Task item> Find each line of the entries with the string "wire", please, and copy it.

Circuit design text data>
--

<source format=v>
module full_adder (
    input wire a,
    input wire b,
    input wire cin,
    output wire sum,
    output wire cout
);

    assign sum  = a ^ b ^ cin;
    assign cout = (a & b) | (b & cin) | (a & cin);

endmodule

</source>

--

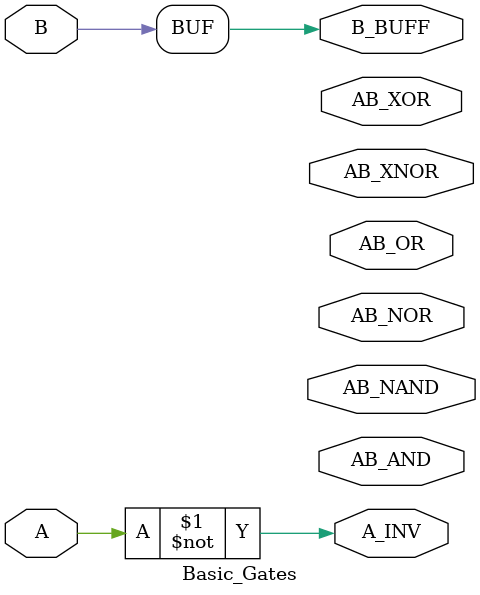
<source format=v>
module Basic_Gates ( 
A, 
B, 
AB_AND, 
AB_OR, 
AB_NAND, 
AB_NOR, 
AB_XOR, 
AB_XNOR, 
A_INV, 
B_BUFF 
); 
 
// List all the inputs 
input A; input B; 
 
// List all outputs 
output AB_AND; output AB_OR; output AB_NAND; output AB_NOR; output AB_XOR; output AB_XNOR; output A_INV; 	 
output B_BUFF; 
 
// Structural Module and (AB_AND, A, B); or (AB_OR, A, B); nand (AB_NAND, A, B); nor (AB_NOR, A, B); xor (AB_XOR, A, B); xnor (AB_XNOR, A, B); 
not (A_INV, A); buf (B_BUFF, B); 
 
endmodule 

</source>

--

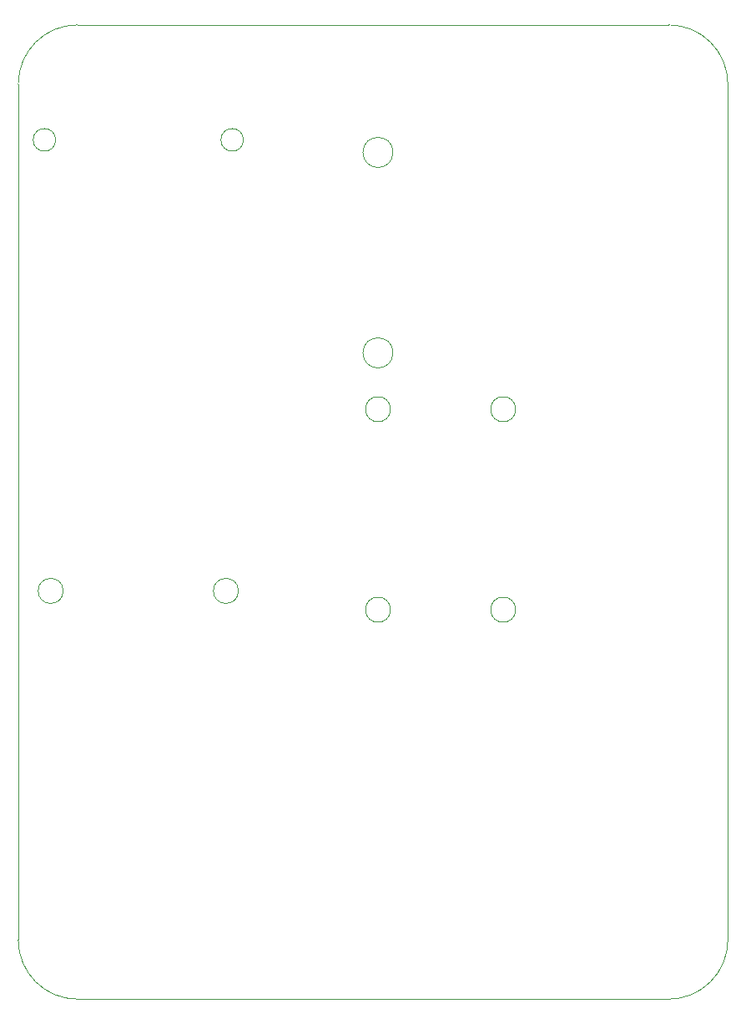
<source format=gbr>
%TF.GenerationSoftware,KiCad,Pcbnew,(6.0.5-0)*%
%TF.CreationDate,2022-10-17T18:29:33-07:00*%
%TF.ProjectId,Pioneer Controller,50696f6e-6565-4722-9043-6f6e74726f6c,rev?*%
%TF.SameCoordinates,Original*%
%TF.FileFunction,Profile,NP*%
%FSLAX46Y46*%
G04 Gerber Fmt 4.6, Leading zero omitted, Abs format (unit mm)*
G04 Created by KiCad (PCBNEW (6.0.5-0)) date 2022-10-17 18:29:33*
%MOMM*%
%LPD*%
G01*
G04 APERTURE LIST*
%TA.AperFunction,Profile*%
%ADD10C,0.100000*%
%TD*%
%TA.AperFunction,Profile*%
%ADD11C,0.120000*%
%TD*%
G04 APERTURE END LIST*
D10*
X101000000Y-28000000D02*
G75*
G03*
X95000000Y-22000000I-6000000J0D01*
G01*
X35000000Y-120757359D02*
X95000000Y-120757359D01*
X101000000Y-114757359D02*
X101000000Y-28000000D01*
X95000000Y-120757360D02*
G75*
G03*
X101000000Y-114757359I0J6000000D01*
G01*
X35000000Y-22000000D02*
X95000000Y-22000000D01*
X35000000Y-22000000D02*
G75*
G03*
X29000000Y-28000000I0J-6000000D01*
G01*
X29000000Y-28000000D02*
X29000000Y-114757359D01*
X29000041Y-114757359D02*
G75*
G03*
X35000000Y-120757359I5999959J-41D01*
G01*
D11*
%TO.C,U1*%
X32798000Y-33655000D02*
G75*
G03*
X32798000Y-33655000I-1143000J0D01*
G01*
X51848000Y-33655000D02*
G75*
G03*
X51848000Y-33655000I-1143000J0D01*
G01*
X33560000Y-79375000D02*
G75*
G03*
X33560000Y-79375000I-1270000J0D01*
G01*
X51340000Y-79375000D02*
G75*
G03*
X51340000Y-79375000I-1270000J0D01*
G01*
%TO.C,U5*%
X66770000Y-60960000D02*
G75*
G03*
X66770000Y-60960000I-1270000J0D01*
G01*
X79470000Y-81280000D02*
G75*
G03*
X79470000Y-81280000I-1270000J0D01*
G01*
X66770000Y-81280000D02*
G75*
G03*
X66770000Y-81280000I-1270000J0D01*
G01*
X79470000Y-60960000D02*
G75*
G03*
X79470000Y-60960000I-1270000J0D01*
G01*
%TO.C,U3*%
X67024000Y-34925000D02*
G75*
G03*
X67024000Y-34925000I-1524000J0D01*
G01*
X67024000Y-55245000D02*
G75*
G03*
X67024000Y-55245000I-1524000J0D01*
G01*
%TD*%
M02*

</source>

--

Expected answer>
    input wire a,
    input wire b,
    input wire cin,
    output wire sum,
    output wire cout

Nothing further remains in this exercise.